*EXERCISE GOAL*. Copy out everything from the first of the lines below down to the line containing "Time shown: **6:57:58**", including that line and nothing after it, with each line unchanged.

*ITEMS*.

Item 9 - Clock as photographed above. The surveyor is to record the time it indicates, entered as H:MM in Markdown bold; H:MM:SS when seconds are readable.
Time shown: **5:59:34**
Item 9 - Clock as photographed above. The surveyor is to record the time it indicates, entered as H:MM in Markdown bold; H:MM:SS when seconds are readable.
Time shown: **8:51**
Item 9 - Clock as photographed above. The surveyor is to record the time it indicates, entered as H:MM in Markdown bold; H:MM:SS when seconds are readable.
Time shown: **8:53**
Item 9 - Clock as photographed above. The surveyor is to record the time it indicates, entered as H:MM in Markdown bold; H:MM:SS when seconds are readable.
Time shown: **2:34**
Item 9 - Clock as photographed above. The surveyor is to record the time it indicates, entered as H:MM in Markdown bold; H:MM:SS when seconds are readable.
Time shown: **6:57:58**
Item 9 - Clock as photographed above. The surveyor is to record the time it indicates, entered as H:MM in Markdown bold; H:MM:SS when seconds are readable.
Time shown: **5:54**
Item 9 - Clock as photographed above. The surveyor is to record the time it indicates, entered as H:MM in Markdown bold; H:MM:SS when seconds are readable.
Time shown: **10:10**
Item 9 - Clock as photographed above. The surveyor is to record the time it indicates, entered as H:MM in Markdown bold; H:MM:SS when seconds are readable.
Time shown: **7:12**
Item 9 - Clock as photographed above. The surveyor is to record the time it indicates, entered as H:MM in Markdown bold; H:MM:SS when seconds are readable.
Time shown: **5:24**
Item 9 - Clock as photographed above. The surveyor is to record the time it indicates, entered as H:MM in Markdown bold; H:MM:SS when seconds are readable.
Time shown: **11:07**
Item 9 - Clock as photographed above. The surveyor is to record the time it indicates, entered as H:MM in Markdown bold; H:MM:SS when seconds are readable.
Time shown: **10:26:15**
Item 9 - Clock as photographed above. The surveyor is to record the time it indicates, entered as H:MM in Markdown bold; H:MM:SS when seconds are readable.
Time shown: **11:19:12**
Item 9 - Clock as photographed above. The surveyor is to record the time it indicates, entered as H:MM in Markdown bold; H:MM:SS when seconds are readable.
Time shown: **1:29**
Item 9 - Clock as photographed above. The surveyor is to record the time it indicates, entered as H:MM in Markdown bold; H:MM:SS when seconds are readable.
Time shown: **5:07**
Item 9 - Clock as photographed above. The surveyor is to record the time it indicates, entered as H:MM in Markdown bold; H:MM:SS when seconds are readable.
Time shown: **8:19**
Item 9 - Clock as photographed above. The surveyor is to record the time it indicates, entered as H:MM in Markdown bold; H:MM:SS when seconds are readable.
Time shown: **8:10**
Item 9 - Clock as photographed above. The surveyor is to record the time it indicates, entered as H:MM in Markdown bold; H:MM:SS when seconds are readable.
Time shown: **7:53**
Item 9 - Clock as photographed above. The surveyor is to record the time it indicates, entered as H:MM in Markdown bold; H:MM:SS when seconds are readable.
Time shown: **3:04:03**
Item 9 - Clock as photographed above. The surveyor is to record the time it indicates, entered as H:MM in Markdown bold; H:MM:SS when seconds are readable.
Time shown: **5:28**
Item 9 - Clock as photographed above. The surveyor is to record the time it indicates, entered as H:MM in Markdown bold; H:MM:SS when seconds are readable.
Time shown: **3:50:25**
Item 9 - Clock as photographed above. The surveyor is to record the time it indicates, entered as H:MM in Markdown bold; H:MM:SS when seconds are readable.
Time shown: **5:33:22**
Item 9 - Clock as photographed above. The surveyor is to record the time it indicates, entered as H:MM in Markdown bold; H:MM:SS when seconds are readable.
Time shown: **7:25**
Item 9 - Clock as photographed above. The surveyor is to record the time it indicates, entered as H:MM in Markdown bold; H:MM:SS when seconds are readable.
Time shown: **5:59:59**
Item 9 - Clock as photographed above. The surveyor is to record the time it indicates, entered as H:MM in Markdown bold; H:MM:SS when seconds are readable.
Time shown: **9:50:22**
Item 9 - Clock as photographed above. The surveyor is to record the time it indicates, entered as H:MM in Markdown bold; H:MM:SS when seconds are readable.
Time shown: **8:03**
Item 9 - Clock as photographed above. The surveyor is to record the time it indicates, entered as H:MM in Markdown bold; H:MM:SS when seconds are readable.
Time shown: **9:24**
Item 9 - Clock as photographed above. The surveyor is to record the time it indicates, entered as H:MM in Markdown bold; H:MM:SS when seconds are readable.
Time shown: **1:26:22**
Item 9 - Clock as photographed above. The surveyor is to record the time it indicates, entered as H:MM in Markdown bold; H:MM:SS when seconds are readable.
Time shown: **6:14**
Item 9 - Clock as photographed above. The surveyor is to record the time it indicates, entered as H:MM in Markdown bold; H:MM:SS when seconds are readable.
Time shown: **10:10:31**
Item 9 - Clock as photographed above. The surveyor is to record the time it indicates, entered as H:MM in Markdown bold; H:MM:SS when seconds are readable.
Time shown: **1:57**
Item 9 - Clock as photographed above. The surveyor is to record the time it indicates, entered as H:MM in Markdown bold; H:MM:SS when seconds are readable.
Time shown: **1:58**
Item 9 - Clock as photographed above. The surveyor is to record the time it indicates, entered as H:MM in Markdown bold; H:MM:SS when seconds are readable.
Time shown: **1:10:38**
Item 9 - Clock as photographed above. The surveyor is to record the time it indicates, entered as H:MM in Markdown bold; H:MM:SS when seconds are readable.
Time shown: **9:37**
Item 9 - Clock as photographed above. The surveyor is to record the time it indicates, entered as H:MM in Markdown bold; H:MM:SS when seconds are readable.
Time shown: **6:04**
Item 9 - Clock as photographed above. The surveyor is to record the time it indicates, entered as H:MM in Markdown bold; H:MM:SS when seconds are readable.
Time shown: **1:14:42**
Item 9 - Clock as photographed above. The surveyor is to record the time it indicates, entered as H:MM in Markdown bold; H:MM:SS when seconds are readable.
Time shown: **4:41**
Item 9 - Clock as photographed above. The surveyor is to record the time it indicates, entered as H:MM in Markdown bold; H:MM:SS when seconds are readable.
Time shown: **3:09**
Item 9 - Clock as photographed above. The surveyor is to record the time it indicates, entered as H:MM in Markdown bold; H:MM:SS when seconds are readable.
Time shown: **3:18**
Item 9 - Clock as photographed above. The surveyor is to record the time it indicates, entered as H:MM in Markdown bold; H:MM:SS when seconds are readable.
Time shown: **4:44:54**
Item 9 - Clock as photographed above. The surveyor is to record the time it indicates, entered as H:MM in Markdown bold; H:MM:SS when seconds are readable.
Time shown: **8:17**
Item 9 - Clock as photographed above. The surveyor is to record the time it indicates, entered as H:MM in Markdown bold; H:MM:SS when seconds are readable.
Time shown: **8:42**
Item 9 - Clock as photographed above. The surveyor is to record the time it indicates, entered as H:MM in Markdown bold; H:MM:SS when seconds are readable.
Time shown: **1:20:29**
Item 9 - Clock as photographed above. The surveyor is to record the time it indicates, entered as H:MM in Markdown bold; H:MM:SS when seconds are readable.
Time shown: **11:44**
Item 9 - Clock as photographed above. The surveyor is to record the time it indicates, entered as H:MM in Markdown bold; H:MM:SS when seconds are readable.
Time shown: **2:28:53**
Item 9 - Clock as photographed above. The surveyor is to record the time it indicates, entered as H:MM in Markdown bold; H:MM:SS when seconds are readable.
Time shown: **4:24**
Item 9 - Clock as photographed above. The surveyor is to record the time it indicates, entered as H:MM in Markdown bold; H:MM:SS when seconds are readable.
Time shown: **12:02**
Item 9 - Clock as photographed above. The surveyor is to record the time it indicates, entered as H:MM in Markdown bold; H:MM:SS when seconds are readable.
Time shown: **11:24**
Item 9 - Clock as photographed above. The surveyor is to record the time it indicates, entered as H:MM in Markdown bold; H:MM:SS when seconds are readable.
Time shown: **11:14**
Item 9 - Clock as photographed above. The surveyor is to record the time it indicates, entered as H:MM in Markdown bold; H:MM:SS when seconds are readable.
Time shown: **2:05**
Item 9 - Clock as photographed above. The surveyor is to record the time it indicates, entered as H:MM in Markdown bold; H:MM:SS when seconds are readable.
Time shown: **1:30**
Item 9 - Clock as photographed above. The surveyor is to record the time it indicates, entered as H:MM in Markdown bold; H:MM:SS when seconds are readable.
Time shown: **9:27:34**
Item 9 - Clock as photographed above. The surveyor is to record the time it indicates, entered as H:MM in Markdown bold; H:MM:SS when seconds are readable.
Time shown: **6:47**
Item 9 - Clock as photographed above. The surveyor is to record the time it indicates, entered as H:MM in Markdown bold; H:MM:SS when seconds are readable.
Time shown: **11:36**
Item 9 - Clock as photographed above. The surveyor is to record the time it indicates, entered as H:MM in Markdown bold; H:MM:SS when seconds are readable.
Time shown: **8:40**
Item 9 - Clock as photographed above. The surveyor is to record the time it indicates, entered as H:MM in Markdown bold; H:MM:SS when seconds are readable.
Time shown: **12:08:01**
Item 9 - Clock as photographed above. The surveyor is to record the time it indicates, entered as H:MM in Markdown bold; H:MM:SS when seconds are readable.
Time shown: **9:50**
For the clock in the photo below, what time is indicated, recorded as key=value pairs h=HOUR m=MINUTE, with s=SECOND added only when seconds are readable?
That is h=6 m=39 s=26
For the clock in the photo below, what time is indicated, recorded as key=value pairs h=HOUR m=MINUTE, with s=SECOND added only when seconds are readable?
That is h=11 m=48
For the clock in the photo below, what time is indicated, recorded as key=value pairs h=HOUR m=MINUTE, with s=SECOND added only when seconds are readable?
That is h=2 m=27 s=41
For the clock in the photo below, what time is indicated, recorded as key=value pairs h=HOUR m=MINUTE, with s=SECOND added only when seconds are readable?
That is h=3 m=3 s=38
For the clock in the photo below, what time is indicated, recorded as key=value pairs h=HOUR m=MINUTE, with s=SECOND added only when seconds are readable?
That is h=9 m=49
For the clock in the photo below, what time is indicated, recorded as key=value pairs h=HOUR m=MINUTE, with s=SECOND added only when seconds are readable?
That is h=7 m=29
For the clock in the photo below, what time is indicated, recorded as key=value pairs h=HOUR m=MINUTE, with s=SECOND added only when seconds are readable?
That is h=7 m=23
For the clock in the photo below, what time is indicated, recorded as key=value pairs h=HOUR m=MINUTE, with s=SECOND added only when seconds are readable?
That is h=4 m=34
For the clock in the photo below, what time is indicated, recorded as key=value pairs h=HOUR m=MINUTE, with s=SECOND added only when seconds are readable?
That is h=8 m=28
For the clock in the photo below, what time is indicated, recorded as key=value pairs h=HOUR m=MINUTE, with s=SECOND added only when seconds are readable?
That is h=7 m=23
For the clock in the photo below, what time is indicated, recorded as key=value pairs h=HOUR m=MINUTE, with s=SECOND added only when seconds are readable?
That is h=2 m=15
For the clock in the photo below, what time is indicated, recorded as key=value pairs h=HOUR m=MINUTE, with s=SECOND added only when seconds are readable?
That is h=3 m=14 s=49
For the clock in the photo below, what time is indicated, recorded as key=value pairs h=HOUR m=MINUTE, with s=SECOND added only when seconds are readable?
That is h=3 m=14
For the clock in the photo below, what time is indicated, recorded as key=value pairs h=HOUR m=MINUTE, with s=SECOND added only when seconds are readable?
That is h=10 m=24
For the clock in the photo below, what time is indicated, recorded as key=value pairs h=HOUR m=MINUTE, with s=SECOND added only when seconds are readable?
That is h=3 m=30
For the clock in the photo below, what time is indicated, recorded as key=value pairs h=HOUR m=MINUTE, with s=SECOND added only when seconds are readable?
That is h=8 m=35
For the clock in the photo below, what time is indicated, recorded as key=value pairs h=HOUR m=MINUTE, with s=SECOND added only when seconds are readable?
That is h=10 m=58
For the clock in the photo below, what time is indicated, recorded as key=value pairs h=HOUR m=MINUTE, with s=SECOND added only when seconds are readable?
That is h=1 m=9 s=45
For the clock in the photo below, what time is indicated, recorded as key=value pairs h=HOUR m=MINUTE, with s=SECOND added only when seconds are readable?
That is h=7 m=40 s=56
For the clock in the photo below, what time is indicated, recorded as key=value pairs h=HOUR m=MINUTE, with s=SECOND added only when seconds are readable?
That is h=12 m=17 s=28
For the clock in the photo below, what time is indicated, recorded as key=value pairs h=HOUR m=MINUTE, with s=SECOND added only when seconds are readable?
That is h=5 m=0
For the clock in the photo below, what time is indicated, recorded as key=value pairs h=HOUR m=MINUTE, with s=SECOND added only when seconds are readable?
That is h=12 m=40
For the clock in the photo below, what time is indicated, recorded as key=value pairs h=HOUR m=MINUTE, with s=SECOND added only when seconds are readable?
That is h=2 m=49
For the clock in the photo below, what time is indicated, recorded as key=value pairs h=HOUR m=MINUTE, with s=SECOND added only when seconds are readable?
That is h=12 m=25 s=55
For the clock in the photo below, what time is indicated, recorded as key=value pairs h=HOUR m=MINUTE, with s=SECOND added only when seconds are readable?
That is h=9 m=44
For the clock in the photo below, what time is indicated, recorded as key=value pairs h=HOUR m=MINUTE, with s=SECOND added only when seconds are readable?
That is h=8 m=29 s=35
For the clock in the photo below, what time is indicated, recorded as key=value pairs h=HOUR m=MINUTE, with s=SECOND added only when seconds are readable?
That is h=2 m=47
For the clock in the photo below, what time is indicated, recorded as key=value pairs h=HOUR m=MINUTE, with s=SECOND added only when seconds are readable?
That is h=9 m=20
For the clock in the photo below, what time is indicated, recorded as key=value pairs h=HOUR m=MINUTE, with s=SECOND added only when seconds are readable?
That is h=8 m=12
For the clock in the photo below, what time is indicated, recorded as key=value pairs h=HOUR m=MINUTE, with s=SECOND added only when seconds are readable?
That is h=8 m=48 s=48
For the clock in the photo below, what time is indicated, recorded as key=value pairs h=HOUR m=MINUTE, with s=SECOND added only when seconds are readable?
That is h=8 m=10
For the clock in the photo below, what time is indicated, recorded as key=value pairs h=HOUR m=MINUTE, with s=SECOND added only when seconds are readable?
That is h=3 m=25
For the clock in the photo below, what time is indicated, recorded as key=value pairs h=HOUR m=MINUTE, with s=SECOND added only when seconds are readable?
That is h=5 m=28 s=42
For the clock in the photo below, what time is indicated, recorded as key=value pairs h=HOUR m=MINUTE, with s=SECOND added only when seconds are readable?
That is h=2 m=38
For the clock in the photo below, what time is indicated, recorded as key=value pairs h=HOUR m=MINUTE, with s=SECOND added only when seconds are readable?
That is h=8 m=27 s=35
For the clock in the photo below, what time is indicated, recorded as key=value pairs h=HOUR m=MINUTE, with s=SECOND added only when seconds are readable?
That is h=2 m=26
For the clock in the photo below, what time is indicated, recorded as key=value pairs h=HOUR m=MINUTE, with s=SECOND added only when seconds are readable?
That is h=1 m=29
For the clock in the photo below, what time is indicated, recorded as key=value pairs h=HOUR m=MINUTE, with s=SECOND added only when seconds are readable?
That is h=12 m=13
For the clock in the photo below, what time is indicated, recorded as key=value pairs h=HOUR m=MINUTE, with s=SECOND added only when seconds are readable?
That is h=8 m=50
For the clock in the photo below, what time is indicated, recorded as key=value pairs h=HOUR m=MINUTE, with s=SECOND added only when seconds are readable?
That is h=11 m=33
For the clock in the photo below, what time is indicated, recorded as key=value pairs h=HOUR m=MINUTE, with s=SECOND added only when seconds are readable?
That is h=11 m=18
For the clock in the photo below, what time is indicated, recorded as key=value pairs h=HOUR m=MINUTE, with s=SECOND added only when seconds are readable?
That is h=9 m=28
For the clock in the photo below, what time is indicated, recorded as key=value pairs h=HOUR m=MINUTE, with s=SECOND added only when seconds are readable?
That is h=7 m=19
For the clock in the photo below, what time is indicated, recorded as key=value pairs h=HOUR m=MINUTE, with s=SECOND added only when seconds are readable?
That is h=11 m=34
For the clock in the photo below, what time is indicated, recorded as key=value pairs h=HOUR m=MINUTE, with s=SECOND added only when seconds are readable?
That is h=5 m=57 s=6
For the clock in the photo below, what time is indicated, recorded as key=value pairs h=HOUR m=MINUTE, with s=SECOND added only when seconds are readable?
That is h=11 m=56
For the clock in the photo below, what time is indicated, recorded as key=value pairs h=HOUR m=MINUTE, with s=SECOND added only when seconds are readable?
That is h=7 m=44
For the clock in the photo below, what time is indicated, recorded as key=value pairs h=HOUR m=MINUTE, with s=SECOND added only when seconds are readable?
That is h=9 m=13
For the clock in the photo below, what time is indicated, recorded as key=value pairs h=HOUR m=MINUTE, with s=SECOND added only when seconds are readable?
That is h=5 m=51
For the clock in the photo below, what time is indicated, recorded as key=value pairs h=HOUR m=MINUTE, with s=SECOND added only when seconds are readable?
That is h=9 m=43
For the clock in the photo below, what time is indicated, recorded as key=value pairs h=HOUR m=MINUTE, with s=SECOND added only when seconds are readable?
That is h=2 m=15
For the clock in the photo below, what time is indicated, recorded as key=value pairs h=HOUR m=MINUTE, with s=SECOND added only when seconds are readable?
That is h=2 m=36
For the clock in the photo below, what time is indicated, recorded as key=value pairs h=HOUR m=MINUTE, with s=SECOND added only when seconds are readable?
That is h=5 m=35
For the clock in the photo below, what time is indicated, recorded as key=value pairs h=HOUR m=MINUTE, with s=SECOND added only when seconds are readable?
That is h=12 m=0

*PROBLEM SOLUTION*.
Item 9 - Clock as photographed above. The surveyor is to record the time it indicates, entered as H:MM in Markdown bold; H:MM:SS when seconds are readable.
Time shown: **5:59:34**
Item 9 - Clock as photographed above. The surveyor is to record the time it indicates, entered as H:MM in Markdown bold; H:MM:SS when seconds are readable.
Time shown: **8:51**
Item 9 - Clock as photographed above. The surveyor is to record the time it indicates, entered as H:MM in Markdown bold; H:MM:SS when seconds are readable.
Time shown: **8:53**
Item 9 - Clock as photographed above. The surveyor is to record the time it indicates, entered as H:MM in Markdown bold; H:MM:SS when seconds are readable.
Time shown: **2:34**
Item 9 - Clock as photographed above. The surveyor is to record the time it indicates, entered as H:MM in Markdown bold; H:MM:SS when seconds are readable.
Time shown: **6:57:58**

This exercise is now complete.